Confessiamolo: l'idea di trarre un musical da Il re Leone, uno dei migliori film del nuovo Disney, tragico e comico allo stesso tempo come solo i drammi di Shakespeare hanno saputo essere - e qui, ormai è assodato, la lotta tra buoni e cattivi, giusti e ingiusti intorno al potere è quella di Amleto così come l'idea del figlio che vendica il padre ucciso per questioni di corona - sulla carta poteva sembrare balzana. Com'è possibile trasformare in spettacolo teatrale una favola dove gli animali sono i protagonisti? Com'è possibile restituire su un palcoscenico iene e giungle varie? A suffragare il timore c'è un'altra trasposizione disneyana: quella della Bella e la Bestia, altra piccola perla disneyana degli ultimi anni, la cui versione in musical trionfa sia a Broadway che a Londra. Uno spettacolo sfolgorante, rigoglioso ma ai limiti dell'oloeografia e del kitsch, un'ambaradan di fuochi d'artificio e di verosimiglianze così "vere-vere" da sembrare finte che divertono e stuccano al tempo stesso (sostenute però dalla bellissima musica di Alan Menken, per lungo tempo autore ufficiale delle colonne sonore di Disney e oggi transfuga altrove: già in Mulan se ne sentiva la mancanza).

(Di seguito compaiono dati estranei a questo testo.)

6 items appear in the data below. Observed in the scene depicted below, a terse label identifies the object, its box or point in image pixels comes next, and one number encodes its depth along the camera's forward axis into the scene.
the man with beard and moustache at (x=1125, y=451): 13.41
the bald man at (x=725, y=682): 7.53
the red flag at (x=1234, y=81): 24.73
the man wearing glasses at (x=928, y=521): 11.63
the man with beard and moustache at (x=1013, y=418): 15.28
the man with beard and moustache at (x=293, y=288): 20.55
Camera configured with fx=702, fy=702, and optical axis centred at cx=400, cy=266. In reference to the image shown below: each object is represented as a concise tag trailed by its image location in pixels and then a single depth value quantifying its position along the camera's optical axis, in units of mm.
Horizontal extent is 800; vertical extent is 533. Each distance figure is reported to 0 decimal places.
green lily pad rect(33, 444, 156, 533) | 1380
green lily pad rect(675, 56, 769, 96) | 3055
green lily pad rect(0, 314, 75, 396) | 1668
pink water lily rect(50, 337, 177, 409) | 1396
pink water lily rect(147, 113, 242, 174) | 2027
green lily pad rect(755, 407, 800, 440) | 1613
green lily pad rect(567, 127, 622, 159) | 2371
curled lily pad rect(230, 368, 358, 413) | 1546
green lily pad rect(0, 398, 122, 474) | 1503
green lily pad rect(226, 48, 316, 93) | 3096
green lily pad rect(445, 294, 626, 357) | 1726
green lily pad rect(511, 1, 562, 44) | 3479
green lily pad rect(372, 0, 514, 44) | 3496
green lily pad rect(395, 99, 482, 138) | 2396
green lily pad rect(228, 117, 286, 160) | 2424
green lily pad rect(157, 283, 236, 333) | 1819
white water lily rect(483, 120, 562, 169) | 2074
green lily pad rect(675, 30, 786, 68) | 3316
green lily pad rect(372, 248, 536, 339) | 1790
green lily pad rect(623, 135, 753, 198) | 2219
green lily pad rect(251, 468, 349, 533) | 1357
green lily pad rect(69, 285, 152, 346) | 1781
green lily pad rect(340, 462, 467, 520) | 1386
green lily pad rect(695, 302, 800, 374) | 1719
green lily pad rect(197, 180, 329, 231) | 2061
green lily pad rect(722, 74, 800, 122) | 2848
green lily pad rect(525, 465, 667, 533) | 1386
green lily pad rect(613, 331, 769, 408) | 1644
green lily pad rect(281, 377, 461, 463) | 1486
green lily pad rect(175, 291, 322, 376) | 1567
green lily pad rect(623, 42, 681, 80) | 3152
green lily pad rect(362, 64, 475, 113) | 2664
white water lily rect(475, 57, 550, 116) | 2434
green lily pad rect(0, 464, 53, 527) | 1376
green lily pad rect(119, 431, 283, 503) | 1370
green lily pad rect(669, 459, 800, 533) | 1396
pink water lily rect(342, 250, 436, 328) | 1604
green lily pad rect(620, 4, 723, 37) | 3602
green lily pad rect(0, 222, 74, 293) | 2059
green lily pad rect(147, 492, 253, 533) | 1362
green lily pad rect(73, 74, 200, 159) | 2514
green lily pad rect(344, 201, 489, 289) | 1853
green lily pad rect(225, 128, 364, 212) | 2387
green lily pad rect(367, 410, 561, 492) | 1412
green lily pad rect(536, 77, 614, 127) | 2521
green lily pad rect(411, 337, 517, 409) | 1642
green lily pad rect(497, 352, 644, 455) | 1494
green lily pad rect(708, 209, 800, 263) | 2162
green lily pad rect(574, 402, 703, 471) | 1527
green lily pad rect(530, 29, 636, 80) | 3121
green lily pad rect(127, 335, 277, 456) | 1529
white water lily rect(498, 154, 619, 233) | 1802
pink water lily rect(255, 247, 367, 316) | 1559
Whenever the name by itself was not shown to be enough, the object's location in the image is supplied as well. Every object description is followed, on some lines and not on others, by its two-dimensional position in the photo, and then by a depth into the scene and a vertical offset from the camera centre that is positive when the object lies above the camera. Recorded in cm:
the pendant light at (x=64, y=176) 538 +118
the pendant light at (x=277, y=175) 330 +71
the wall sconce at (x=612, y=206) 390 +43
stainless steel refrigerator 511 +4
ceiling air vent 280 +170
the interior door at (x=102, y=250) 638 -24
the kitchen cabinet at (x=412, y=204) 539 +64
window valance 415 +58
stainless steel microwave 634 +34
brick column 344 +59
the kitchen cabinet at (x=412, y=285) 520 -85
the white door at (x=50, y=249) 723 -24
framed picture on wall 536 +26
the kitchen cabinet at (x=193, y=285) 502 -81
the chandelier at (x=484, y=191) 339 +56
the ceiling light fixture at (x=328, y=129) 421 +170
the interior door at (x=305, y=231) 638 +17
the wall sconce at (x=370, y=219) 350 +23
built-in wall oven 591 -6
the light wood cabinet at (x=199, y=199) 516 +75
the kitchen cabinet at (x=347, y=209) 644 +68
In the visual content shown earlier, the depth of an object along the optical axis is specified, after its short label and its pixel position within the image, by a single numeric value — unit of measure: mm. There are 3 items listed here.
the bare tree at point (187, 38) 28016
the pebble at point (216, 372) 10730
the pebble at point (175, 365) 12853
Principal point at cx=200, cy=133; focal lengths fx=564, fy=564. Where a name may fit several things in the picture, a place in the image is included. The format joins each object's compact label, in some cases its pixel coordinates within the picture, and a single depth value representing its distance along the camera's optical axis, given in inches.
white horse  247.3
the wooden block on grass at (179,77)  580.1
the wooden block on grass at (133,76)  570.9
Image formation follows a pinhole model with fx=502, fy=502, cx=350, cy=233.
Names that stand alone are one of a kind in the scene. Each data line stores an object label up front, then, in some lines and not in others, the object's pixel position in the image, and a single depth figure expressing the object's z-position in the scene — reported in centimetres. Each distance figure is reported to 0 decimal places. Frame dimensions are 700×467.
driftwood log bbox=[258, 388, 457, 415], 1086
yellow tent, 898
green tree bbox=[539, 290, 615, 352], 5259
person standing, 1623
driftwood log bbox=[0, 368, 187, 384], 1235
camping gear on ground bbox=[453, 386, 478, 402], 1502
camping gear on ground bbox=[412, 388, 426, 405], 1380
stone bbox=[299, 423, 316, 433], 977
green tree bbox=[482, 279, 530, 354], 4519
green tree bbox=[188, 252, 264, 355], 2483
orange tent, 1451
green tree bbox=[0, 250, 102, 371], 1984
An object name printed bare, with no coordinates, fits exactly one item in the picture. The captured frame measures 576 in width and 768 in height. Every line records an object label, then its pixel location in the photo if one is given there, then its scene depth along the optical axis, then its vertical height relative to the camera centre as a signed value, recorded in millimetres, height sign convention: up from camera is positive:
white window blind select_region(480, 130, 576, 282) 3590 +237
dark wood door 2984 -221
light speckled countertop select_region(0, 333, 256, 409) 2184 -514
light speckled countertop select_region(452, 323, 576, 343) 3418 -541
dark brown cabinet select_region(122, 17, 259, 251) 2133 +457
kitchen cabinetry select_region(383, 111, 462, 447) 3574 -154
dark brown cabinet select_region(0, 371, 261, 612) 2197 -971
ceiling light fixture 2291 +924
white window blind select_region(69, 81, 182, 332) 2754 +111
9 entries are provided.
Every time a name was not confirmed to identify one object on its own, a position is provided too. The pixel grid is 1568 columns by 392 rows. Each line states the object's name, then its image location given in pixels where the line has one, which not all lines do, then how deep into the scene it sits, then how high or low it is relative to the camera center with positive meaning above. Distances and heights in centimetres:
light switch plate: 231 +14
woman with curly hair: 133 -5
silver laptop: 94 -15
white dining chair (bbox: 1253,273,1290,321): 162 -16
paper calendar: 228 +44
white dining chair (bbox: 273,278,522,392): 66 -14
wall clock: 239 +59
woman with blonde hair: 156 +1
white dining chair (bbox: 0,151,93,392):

Invece, è accaduto il miracolo. E quel miracolo ha il volto appuntito e nervoso, gli occhi luccicanti e l'indomabile fantasia di Julie Taymor, che di mestiere fa la regista (il pubblico italiano la conosce per un Flauto Magico di Mozart diretto da Mehta al Comunale di Firenze, presto uscirà nelle sale cinematografiche un suo Tito Andronico con Anthony Hopkins) e che con questo spettacolo, oggetto di trionfo dal '97 a New York (dove sta battendo ogni record di incassi e dove ha fatto incetta di premi, un Tony per la miglior regia e uno per il miglior musical, il che significa i più importanti riconoscimenti per il teatro in America) ora in Europa, al Lyceum Theatre di Londra, vince una scommessa dall'aria improponibile. La Taymor ha avuto l'idea di camuffare cantanti e ballerini da animali. E fin qui nulla di strano: già il collega Trevor Nunn in Cats l'ha fatto. Lei sceglie però altre strade: non quelle del travestimento totale, come accade nel best seller di Andrew Lloyd Webber. Visto che il primo obiettivo - centratissimo - che la regista si è posto è quello di una partecipazione mentale attiva del pubblico, ha inventato delle protesi, più che delle semplici maschere (ideate con Michael Curry), che "danno l'idea" dell'animale ma non lo sono completamente. Rimane in vista il corpo degli artisti, - coperto di costumi che evocano le sembianze di bestie più o meno feroci - il loro volto, truccato con simboli e colori tribali, alla maniera africana; rimane visibile la manipolazione che anima ogni figura sul palcoscenico. Tutto è stilizzato, non c'è la preoccupazione di far sembrare vero ciò che non lo è, che non può esserlo: anzi, la Taymor evoca più che la giungla, un'idea di giungla fatta di legno, stoffa e carta, una natura completamente reinventata, dichiaratamente finta e fantasiosa.